Est-ce qu’il y a aujourd’hui un débat international entre souveraineté alimentaire d’une part et spéculation et libre échange d’autre part ?

Jean Cabaret :
Quand on a commencé à parler de souveraineté alimentaire, on visait plus la sécurité alimentaire. Maintenant, la sécurité alimentaire est liée au commerce et la souveraineté alimentaire à l’autodétermination des pays.

Alain Le Sann :
Le libre échange n’est pas seulement un échange de marchandises, c’est le démantèlement des spécificités sociales, culturelles, et personne ne veut remettre cela en question. On affaiblit tout le système de protection sociale.

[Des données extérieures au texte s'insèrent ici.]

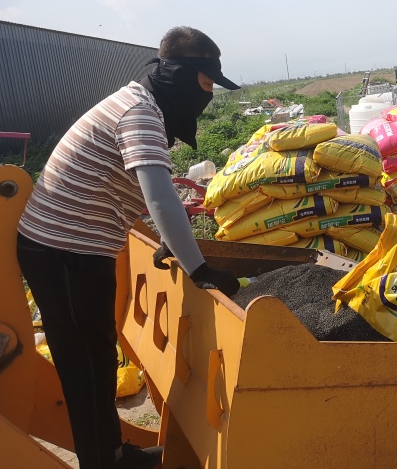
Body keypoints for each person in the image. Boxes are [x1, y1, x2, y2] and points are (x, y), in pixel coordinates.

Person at [16, 26, 242, 469]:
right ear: (182, 73)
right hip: (63, 249)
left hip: (78, 246)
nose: (210, 92)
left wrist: (166, 240)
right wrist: (198, 268)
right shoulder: (139, 114)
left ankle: (113, 453)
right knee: (84, 362)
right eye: (207, 81)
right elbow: (160, 197)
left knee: (97, 354)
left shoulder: (139, 103)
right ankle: (102, 462)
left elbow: (119, 186)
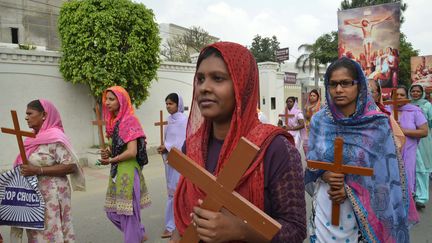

Est-ce qu’il y a des mouvements internationaux pour lutter contre ce phénomène  ?

Jean Cabaret :
Oui il y a des mouvements internationaux, comme Via Campesina, qui lutte pour le droit des populations, des paysans sans terres et le droit à la souveraineté alimentaire. En France on se bat pour utiliser nos propres semences et on est accusé de faire de la contre façon. Mais la population paysanne est de plus en plus réduite.

Mustapha El Kettab :
Le problème est démocratique. Les citoyens sont de plus en plus informés de ce qui se passe grâce à la presse. La démocratisation est le secret de la défense, la situation trouvera sa réponse au niveau local.

Est-ce qu’on peut nier la problématique de la pérennité de la pêche ?

Mustapha El Kettab :
Certes il y a une baisse des ressources mais il faut regarder au cas par cas et ne pas généraliser. On se demande si la ressource va disparaître ? Moi je dis non car elle se renouvelle ; mais les pêcheurs risquent de disparaître avant la ressource.
On lève une banderole pour dire que la ressource est en danger mais on ne dit pas que la population est en danger ».

Alain Le Sann
Greenpeace défend souvent des causes justes, mais ne se remet pas en cause. Il y a des structures mises en place par la banque mondiale dans le cadre des partenariats public-privé dont des ONG environnementalistes. Celles-ci utilisent le catastrophisme de la ressource pour faire passer des messages politiques. Je pense qu’il faut se méfier de ce discours là. Si on met en cause toute la pêcherie des grands fonds et qu’on la supprime, la pêche va se replier sur les côtes. Il faut faire attention aux discours environnementalistes. L’enfer des pécheurs résulte du comportement des environnementalistes ».

Quelles mesures ont été prises au niveau de la PAC ?

Jean Cabaret
Au niveau de la PAC (politique agriculture commune), on s’aperçoit que l’Union Européenne à mis en œuvre des dispositifs de « verdissement ».
Je pense qu’on pouvait aller plus loin dans la redistribution ; il faut une agriculture créatrice d’emplois ; il y avait moyen de faire mieux concernant la répartition des aides et, pourquoi pas, les conditionner à la fluctuation des prix. En ce moment on perçoit la même prime quelque soit le produit vendu, cette époque doit être révolue, il faut distribuer les aides d’une autre manière.

Alain Le Sann
Je pense qu’on voit se développer un modèle alternatif, la société bouge dans sa profondeur. Dans toutes les discussions que nous avons eues depuis le début de ce festival il ressort du positif ; les dialogues et les débats ont fait la richesse de ce festival.
On est tous d’accord sur le fait de consommer et s’approvisionner local.

Ndeye Mama DIARRA, stagiaire au Crisla.